In 1899, the Methodist Episcopal Church began its mission in the Philippines as an outpost of the Malaysia Annual Conference. In 1905, the work developed into the Philippine Islands Mission Conference and continued as a part of the central conference of Southern Asia with seven annual conferences in India, one in Malaysia, and one in the Philippines. Many Filipino leaders perceived the annual conference status as a form of annexation by U.S. leaders. In 1908-09, a first schism occurred and a minority group created the Iglesia Evangelica Metodista en las Islas Filipinas (IEMELIF).

In 1912, one of the bishops of the Methodist Episcopal Church for Southern Asia took residence in the Philippines, but this practice did not last for long. In 1933, a second schism occurred around judicial matters and a large minority group created the independent Philippine Methodist Church which became a founding member of the Evangelical Church in the Philippines in 1943.

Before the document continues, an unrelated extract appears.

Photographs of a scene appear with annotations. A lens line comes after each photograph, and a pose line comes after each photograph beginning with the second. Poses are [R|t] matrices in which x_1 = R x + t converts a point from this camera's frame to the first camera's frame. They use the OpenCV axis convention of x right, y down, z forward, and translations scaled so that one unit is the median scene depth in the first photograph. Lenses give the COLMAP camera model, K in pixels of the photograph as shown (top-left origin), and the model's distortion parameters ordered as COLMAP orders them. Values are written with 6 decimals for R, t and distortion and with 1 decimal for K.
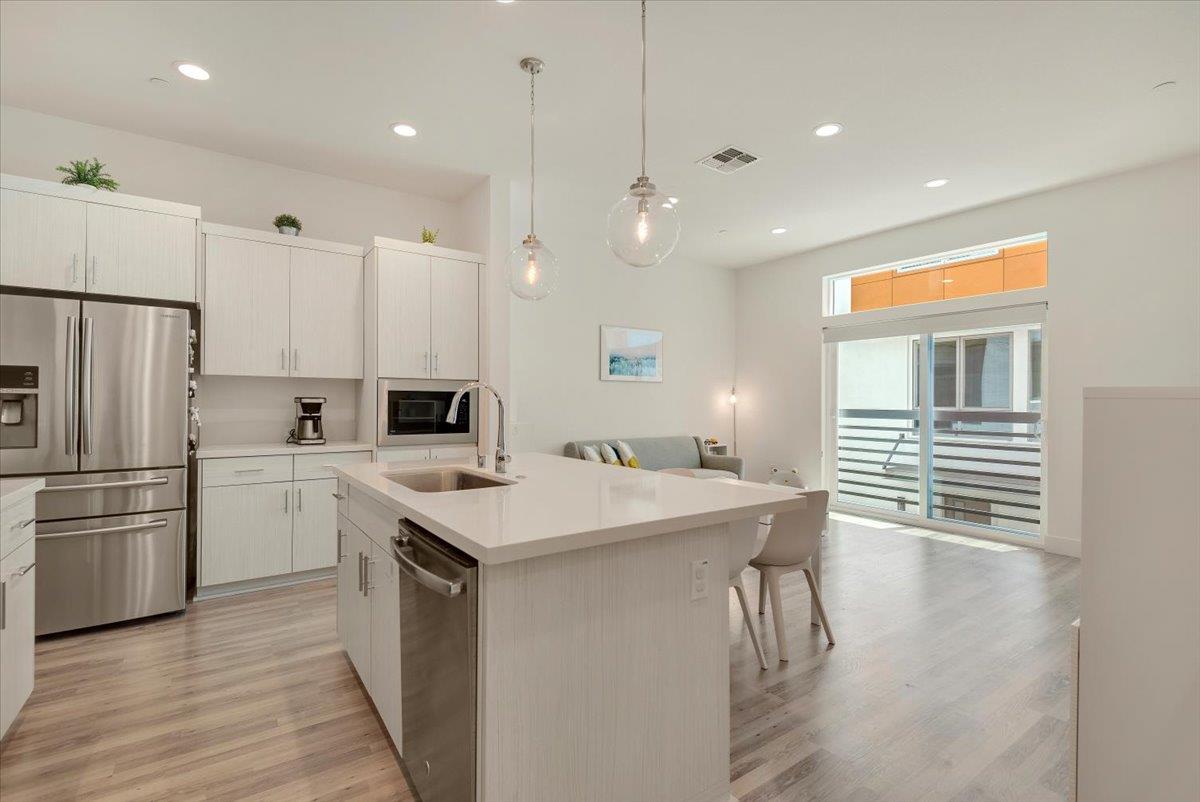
lens RADIAL K [[548.9, 0, 600.2], [0, 548.9, 397.3], [0, 0, 1]] dist [-0.000119, -0.000344]
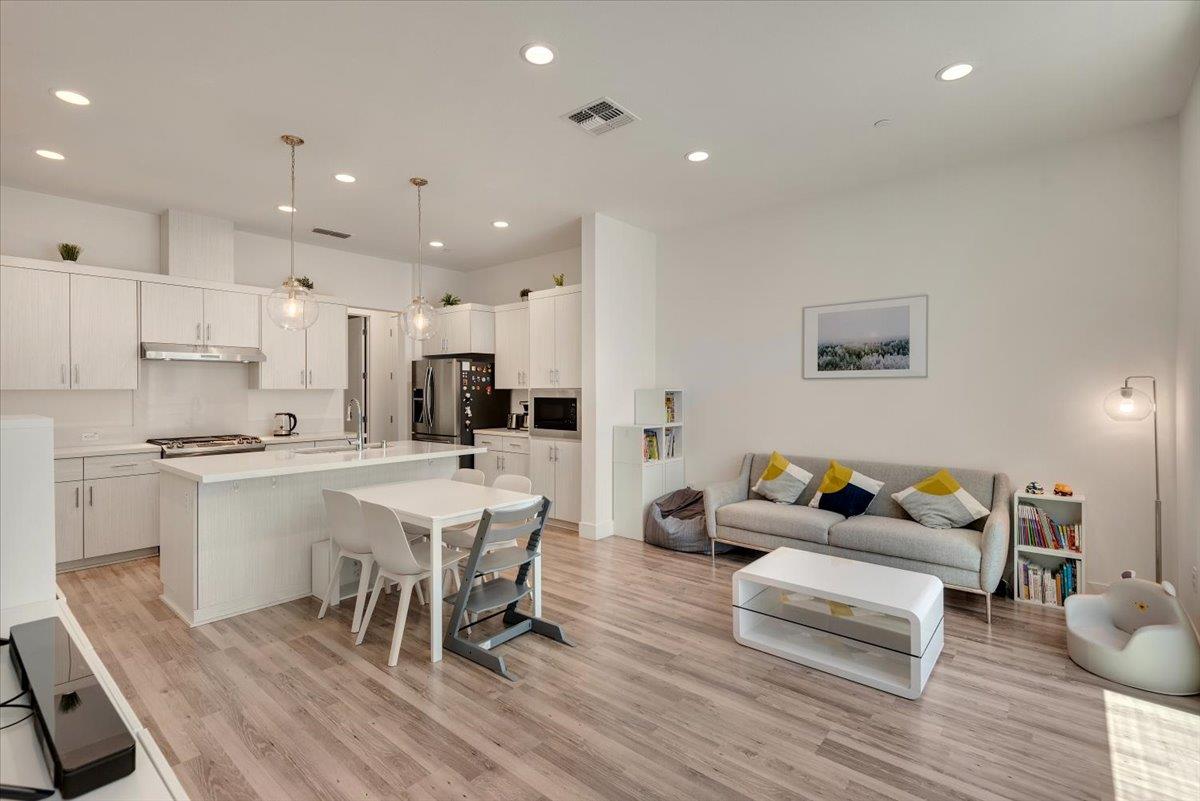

The United Brethren began a mission in the Philippines in 1901 in cooperation with Presbyterians and Methodists in the Evangelical Union of the Philippine Islands, a federation joined by other denominations which agreed on the division of provinces. In 1929, the United Brethren joined the indigenous United Evangelical Church, which became part of the Evangelical Church in 1943 (1984: United Church of Christ in the Philippines).

In 1940, the first session of the Philippines Central Conference of the Methodist Church was held. Under strong pressure from the Japanese occupation, the central conference elected the first indigenous bishop in 1944. In the 1950s, the Methodist Church expanded its mission to Mindanao and other islands of the country. With the growth of the church, the 1960 General Conference authorized the election of a second bishop.

After 1968, debate continued in The United Methodist Church in the Philippines on choosing to become an autonomous church, an affiliated autonomous church or remaining within The United Methodist Church. This debate was heightened by the fact that all other Methodist churches in Asia had chosen autonomy and The United Methodist Church was still perceived as a U.S.-dominated church.